To that end, quietly and slowly, behind the scenes, some movement has occurred in that direction. That doesn’t mean a deal is close or that will ever be a deal, but there is at least a cordial line of communication between the parties.
I’ve written in the past that there likely is a pathway to a deal — one that will make both sides a boatload of money — but it will involve neither side getting all they want. To this point, there have been various snags that have prevented such a deal.
For those new to this discussion, and particularly for anyone who has moved to this state recently and is utterly confused about grown people fighting over lotteries and casinos in 2020, here’s a brief recap of where we are: Currently, in Alabama, the Poarch Creeks own and operate three electronic bingo casinos on tribal lands. They pay zero in state taxes. There are also three dog track casinos (and a handful of small, independently owned casinos) that operate electronic bingo games.

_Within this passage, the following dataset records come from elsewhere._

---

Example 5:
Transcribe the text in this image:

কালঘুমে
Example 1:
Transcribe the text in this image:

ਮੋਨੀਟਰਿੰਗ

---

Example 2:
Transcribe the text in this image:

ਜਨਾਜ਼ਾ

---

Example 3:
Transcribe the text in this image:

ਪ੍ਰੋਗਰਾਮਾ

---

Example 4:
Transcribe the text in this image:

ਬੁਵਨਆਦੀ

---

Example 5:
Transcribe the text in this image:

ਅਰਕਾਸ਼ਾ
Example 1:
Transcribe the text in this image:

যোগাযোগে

Two of the three dog track casinos operate in very poor Alabama counties, and those counties rely heavily upon the tax revenue and jobs. The state has argued in the past that these casinos are operating illegally, but the casino operators argue that they have constitutional amendments protecting their businesses.
Complicating matters further, lower state courts routinely deem the casinos to be legal, while the Alabama Supreme Court has consistently deemed them illegal. In addition, the state has been incredibly inconsistent in both enforcing the laws, embracing the casinos as legal businesses and simply establishing a precedent of looking the other way.

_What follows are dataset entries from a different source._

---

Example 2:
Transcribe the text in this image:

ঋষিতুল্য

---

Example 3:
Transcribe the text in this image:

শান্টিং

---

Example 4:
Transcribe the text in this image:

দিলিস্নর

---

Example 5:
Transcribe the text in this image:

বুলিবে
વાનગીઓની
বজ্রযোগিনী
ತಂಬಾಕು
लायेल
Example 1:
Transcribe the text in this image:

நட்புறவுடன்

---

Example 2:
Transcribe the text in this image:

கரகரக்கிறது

The state Legislature, in the meantime, has managed to do diddly squat to rectify the situation. Any of about 100 bills over the last four decades (yeah, FOUR!) could have put an end to this craziness, but they didn’t manage to pass any of them. Mainly because the two entities I mentioned previously — the track owners and the Poarch Creeks — have fought like hell to keep anything from passing that might benefit the other.
That has left Alabama in this remarkable situation: There is gambling all over the state, and we are surrounded by states with lotteries, full casinos, online sports wagering and online lottery games. Millions upon millions of Alabamians gamble, and yet the State of Alabama receives not one penny from it.

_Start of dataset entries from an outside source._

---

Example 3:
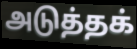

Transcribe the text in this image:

அடுத்தக்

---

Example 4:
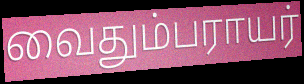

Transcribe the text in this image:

வைதும்பராயர்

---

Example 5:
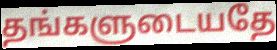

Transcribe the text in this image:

தங்களுடையதே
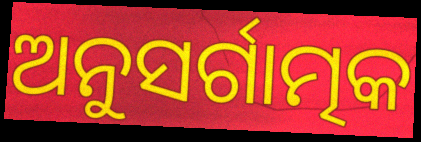
ଅନୁସର୍ଗାତ୍ମକ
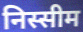
निस्सीम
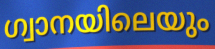
ഗ്വാനയിലെയും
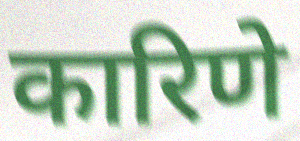
कारिणे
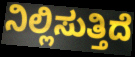
ನಿಲ್ಲಿಸುತ್ತಿದೆ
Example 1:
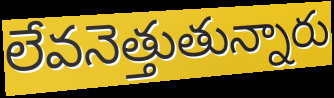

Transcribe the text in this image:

లేవనెత్తుతున్నారు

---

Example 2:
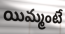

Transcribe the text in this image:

యిమ్మంటే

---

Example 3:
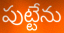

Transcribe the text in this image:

పుట్టేను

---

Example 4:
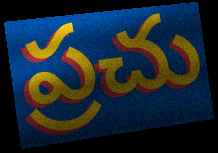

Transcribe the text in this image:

ప్రచు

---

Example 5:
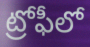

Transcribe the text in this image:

ట్రోఫీలో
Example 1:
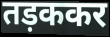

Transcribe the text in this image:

तड़ककर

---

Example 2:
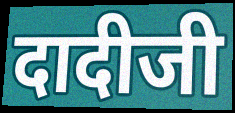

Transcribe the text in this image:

दादीजी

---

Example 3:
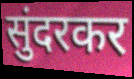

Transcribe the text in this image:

सुंदरकर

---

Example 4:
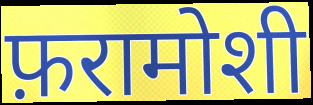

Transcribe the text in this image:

फ़रामोशी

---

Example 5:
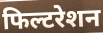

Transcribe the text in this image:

फिल्टरेशन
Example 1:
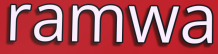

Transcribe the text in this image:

ramwa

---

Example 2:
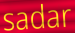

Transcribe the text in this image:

sadar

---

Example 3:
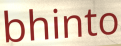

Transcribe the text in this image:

bhinto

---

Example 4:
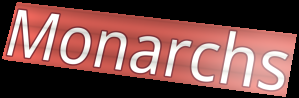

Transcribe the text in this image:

Monarchs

And about once every three years, a governor or a Senate president or a House speaker commissions a study of some sorts in attempt to learn something new about what is now a very old issue in every other state.
And like all of those other studies, this one found the same thing: Alabama could generate nearly three-quarters of a billion dollars annually if it would simply pass legislation allowing the voting public — which overwhelmingly supports gambling of all kinds — to approve a system that legalizes and properly regulates and taxes gambling.
The report, which is over 800 pages long, does a good job of supplying basic facts about the various options and their consequences or benefits. And it arrives at those conclusions by laying out how other states have implemented and regulated gaming, and detailed how large their gaming revenues have been.
I suppose it’s useful if there comes a time in the near future when it’s necessary to dispute an idiotic assertion by a lawmaker who is carrying the water for one side or the other in this fight.
But at the end of the day, we’re still left with this: We stand to make a lot of money that could go towards making a huge difference for a lot of people in this state, but we can’t get there without agreement on legislation that moves us forward. And we can’t get to that legislation until the two sides in this long-running fight make a deal.
Which is right where we’ve been the whole time.